While categorizing my accounts in LastPass, I had a dumb thought cross my mind.

Can I store my LastPass password in LastPass?

Initially I thought this would be a completely pointless thought experiment. There's no way you could actually save your LastPass details in LastPass... right?

Even if a user did try to save their own LastPass password, surely there would be some sort of error or sanity check preventing this from...

LastPass Password in LastPass

...or I can add my password without any issue.

Presumably there isn't much point to this. Doing this is the equivalent of storing a safe combination inside said combination-locked safe. What I'm curious about is the security implications.

How insecure is it to store my LastPass password in LastPass? What potential security issues could it cause?

  • 2
    If something is pointless and may have even the smallest impact on security the gain can only be negative.
    – Elias
    Commented Aug 3, 2017 at 8:33

3 Answers 3


LastPass seems to store your Vault as a single encrypted blob, according to their documentation. Let's consider two attack scenarios.

First, an attacker manages to get his hands on your encrypted Vault. He needs to open the Vault to get the password. Theoretically, it is possible the attacker only recovers parts of your vault, and your master password happens to be in it. This will lead to the compromise of your entire Vault.

Second, let's say an attacker manages to get a snapshot of your unencrypted Vault. He then has your master password, which allows him to decrypt your Vault at a later time when it possibly contains more secrets.

In theory, storing your master password in your Vault weakens security somewhat. Whether it is acceptable to someone is a trade-off everyone has to decide himself.

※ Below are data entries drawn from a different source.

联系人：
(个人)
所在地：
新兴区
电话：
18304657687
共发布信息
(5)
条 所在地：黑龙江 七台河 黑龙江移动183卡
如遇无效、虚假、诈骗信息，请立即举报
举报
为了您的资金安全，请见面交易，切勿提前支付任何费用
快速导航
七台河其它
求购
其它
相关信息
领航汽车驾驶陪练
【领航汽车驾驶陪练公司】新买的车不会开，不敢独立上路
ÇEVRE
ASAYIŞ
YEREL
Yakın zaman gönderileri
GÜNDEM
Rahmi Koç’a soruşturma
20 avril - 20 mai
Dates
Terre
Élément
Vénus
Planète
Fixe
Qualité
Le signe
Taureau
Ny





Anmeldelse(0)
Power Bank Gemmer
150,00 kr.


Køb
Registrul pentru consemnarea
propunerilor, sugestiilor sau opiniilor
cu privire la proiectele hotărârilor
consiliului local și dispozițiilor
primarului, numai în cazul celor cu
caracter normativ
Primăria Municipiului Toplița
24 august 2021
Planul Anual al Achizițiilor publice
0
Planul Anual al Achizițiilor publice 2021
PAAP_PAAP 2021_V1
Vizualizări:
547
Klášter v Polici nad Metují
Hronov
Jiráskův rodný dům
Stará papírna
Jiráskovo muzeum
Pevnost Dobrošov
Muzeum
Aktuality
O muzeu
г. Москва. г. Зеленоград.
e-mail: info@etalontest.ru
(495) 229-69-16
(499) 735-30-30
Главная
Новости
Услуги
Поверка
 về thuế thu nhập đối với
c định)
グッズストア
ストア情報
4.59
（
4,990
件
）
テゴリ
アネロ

  • If you rotated your passwords following the December 2022 LastPass breach but you forgot to rotate your master password which you also store in LastPass, then all the rotated credentials are accessible to access granted by the old password. Commented Mar 2, 2023 at 17:34

It is rather useless because you first need to type the password to recover it. But IMHO this does not really weaken the overall security of the password vault by itself. Assuming LastPass encryption is correctly implemented, the only way to access the encrypted master password would be... to find it by another way. And if an attacker ever gains access to the encrypted vault, then the master password does not protect anything else, since the whole vault is in attacker's hands.

IMHO it is still a poor practice, but mainly because as it is useless, doing that could either give a false security feeling, or be an indicator of other weird usages.

  • 2
    It isn't useless though. It allows you to access the LastPass website without having to reauthenticate. It's kind of a SSO option of sorts since it will auto-fill the web credentials if you have logged in to the application. This itself does have some security implications as they reprompt in part to make sure you are who you say you are before letting you make changes though, but it's a personal security level decision. Commented Aug 3, 2017 at 16:54

It's akin to putting a key to your safe, in your safe. While sure your key is safe in your safe, you need the key to open the safe. Since you need a key to open your safe everything you put inside the safe is safe, including your key.

LastPass is essentially a safe, but they call it a vault. It's all encrypted with your master password, which is your key. Storing your LastPass password in LastPass is exactly like storing a duplicate key in your safe.

Is this a security risk? Entirely up to you. If a person got ahold of your unprotected compter, they'd be able to see the master password and copy it, compromising your LastPass account. This is the same as you leaving the safe open for a second, and somebody comes and grabs an imprint of the key you left inside of it.

  • 4
    Actually, it's "akin to putting a copy of the key to your safe, in your safe."